Uma ampla rede de armadilhas para peixes, abrangendo uma área de mais de 40 quilômetros quadrados em Belize, na América Central, pode ter sido um dos pontapés iniciais para o surgimento da civilização maia, sugere um novo estudo.
A partir de uns 4.000 anos atrás, as estruturas teriam ajudado a alimentar uma população de algumas dezenas de milhares de pessoas. Isso pode ter facilitado o processo de fixação permanente no território e o aumento da complexidade social que, vários séculos mais tarde, desembocaria nas cidades-Estado e pirâmides maias em Belize e nos países vizinhos, como a Guatemala e o México.
As conclusões saíram na última sexta-feira (22) no periódico especializado Science Advances. Assinam o trabalho, entre outros pesquisadores, Eleanor Harrison-Buck, do Departamento de Antropologia da Universidade de New Hampshire (EUA), e Samantha Krause, da Universidade do Estado do Texas.
A equipe usou drones, escavações tradicionais e uma série de outras técnicas para estudar a antiga ocupação humana de uma região de Belize que lembra o pantanal brasileiro –ou o que seria o pantanal se ele estivesse perto da costa do Brasil.
Designada pela sigla CTWS (Santuário da Vida Selvagem Crooked Tree), a área é cortada por uma série de rios que conectam lagunas de água doce e salobra, além de incluir áreas pantanosas, que passam por períodos anuais de cheia e seca. Peixes, moluscos, tartarugas e aves pescadoras (incluindo até tuiuiús, como os que existem no pantanal brasileiro), entre outros membros de uma fauna muito diversificada, povoam a área.
As estruturas analisadas pelos pesquisadores no novo estudo já eram conhecidas antes, mas a interpretação tradicional é que elas fossem usadas para a irrigação de cultivos típicos da região antes da chegada dos europeus, em especial o milho. Também se acreditava que eles fossem relativamente recentes, datando da época do auge da civilização maia (mais ou menos entre os anos 250 e 1000 d.C.), quando, de fato, a produtividade agrícola da área era bastante alta.
Os novos dados, entretanto, indicam que essa interpretação é improvável, a começar pelo fato de que não há associação nenhuma entre as estruturas e o pólen de milho e outras grandes lavouras nativas.

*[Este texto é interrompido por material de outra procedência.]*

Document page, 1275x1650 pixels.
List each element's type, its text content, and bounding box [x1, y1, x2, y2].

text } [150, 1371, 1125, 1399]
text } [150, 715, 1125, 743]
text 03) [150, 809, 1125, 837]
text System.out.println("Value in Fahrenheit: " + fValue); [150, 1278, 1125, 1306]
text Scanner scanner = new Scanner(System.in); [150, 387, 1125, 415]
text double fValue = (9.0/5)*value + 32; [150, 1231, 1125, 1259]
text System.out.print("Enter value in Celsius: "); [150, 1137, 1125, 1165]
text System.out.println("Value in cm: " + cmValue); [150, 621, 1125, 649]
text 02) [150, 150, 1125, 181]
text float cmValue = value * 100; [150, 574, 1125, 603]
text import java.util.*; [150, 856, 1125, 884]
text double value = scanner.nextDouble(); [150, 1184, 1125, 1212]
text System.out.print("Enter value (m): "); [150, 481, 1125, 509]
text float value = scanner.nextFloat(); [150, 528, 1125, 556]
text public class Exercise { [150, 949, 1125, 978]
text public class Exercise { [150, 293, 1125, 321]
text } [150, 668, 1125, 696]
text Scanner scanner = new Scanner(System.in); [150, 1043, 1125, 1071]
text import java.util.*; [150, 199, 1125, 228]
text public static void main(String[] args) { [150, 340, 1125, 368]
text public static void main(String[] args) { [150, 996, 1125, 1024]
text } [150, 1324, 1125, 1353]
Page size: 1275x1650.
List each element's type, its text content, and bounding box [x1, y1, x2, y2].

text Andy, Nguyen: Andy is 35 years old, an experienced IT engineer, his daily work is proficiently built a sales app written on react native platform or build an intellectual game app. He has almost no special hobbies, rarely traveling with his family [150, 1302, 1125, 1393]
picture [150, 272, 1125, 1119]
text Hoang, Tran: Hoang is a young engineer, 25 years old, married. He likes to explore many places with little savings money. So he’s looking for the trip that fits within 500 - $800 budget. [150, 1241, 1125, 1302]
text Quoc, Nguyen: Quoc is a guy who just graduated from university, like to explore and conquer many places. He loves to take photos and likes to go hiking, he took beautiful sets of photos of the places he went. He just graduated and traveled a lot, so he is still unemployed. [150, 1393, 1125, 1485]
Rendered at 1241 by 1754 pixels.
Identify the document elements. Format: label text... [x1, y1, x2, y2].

As imagens obtidas com ajuda de drones revelam um total de 167 estruturas lineares escavadas no território pantanoso, cada uma delas com mais de 600 m de comprimento e com ao menos algumas dezenas de centímetros de profundidade (provavelmente mais do que isso no passado, uma vez que elas foram se enchendo de sedimentos).
O que é ainda mais intrigante é que esses padrões escavados de zigue-zague, que a equipe arqueológica identifica como canais, costumam desembocar em áreas que formam pequenas lagoas ou açudes. Ainda não está claro se as lagoas também são artificiais, mas os canais claramente o são, dizem os pesquisadores.
A ideia é que as escavações foram feitas para capturar os peixes que iam desovar nas regiões alagadas – quando a água baixava quando chegava o período da seca, eles seriam “canalizados” rumo aos açudes e capturados com mais facilidade, algo que, segundo os moradores atuais da região, costuma acontecer ainda hoje.
“Nossa suspeita é que os peixes fossem capturados nessas pequenas lagoas com redes, cestos ou lanças”, disse a coordenadora do estudo à Folha. “Embora muitos desses artefatos não costumem ficar bem preservados no registro arqueológico, já encontramos pontas de lança serrilhadas em sítios arqueológicos próximos com a mesma idade, e é provável que elas fossem usadas para arpoar peixes.”
Escavações na borda dos canais (no meio deles é mais difícil porque, após 1 m de profundidade, as estruturas ficam cheias de água que vem do subsolo) revelaram que o início das escavações data de 2000 a.C.
E a idade talvez seja bastante significativa: ela tem boa correlação com um momento de alteração climática em que a região deixou de ficar alagada durante o ano todo e passou a ser dominada pelo regime de cheias e seca que se vê ali até hoje.
A proposta da equipe de arqueólogos é que a técnica da construção de canais (e, talvez, açudes) foi uma resposta ao surgimento da alternância entre fases do ano úmidas e secas. Com ela, os peixes podiam ser concentrados para fácil captura e abate nos meses de bonança, sendo talvez secados e salgados para consumo mais lento. Eles estimam que seria possível sustentar uma população entre 15 mil e 25 mil pessoas na região com esse sistema.
Ao menos nessa área de Belize, esse processo teria sido o empurrão necessário para a vida mais sedentária que, mais tarde, levou ao aumento da complexidade social maia.